Önümüzdeki hafta Finansal İstikrar Komitesi'ni toplayacaklarını belirten Babacan, amaçlarının dümdüz yolda giderken, Türkiye'nin sıkıntısı olmadığı bir dönemde, doğrusu ne ise onu yapmak olduğunu söyledi. Bunun için endişeli olmamak gerektiğini kaydeden Babacan, cari açıkla mücadelede önemli konulardan birisinin, özellikle tüketici kredilerinin kontrollü artırılmasını sağlamak olduğunu söyledi. Babacan, "Merkez Bankası'nın 2010 sonunda zorunlu karşılık oranlarını artırdı. BDDK 2011 ortasında bazı tedbirler aldı. BDDK'nın tedbirleri çok etkili oldu. Sadece bilanço, sadece sermaye rasyosunu bakıp da, 'Aman biraz daha idare edelim' derken, yılın ikinci yarısında ekonomide tekrar ısınma, tekrar cari açığın arttığını görmek istemeyiz. Bunun için finansal istikrar komitesinde bunları konuşacağız. Bunları tekrar değerlendireceğiz. Bir yandan cari açığa çok dikkat edeceğiz. Bir yandan bankalarımızı olduk olmadık bir zamanda, yanlış bir zaman içine ve panik ortamına sokmak istemeyiz" diye konuştu.

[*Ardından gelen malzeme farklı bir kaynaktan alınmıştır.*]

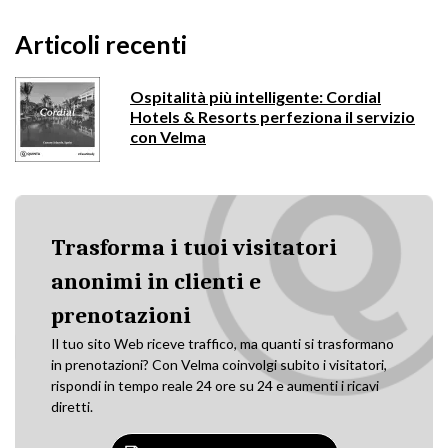
Articoli recenti
Ospitalità più intelligente: Cordial
Hotels & Resorts perfeziona il servizio
con Velma
Trasforma i tuoi visitatori
anonimi in clienti e
prenotazioni
Il tuo sito Web riceve traffico, ma quanti si trasformano
in prenotazioni? Con Velma coinvolgi subito i visitatori,
rispondi in tempo reale 24 ore su 24 e aumenti i ricavi
diretti.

Babacan, bağımsız kuruluşların gerçekten bağımsız bir şekilde hareket etmelerine karar vermelerine zarar verilmemesi gerektiğini söyleyerek, "Bağımsızlıklarına dokunmamamız gerekiyor. Bir yandan da tüm bu kurumlar hareket ederken tamamlayıcı yönde hareket etmeleri gerekiyor. Yoksa diyelim ki SPK, TMSF, BDDK, Merkez Bankası bağımsız bunların 4'ü birbirleriyle konuşmasalar yada ikisi fısıldaşsa diğer ikisinin haberi olmasa arkadan kararlar alınsa bizim ekonomi yönetiminin bütünlüğü açısından çok doğru bir sonuç değil" ifadelerini kullandı. Böyle bir sürecin 2010 yılında yaşadığını belirten Babacan, Merkez Bankası'nın Zorunlu Karşılıkları artırdığında BDDK'nın "benim bundan hiç haberim yoktu" dediğini anımsattı. Babacan, "Bana göre bu doğru bir tespit. Bankaların tümüyle ilgili bir karar alırken diğerinin haberi yok bundan. Bunun üzerine ihtiyaç hissedilmişti komitemizi kurduk iyide oldu. Şu anda meclisteki yapısal düzenlemelerin yada gönderilecek düzenlemelerin Finansal İstikrar Komitesi'nin büyük katkıları oldu. Türkiye'deki tasarruf oranlarını artırmak, Türkiye'deki vade yapısını düzeltmek bunların hepsi finansal istikrar komitesinin sonucu. Çok iyi güzel verim aldık. Kurumların hepsinin birbirinden haberli olunca daha özgüvenli, daha bütünleyici bir karar olduğunu düşünülüyor. Önemli bir boşluk doldurulmuş oldu" diye konuştu.

"Avrupa'ya olan bağımlılığımızı azaltmamız gerekiyor"

Türkiye'nin son dönemde özellikle Asya'ya ve Körfeze daha çok eğilmesi gerektiğini vurgulayan Babacan, aynı zamanda iş dünyasının da bu bölgelere yönelmesi gerektiğini vurguladı. Avro Bölgesine bakıldığında en iyi senaryo dahil durumun iyi olmadığını söyleyen Babacan, "Euro Bölgesine bakın yarın oturdular anlaştılar hiçbir ülke batmıyor hiçbir ülke Euro Bölgesinin dışına çıkmıyor ve ülkeler alabilecek en iyi kararları aldı. Olabilecek en iyi senaryoyu düşünelim. Ancak birikmiş stok sorunu o kadar büyük ki borç, bütçe açıkları o kadar büyük ki bunların temizlenmesi yıllar alacak, bazı ülkeler için 10 yıllar alacak. Avrupa'nın potansiyel büyümesi önemli. Avrupa artık kriz öncesine göre daha düşük oranlarda büyüme gösterebilecek. Bizim hem ihracatta hem finansmanda Avrupa'ya olan bağımlılığımızı azaltmamız gerekiyor. Bağımlılığımızı azaltmamız derken oradaki pazarımızı bağlantılarımızı koruyacağız ancak bunun yanında başka pazarlara bakacağız" ifadelerini kullandı.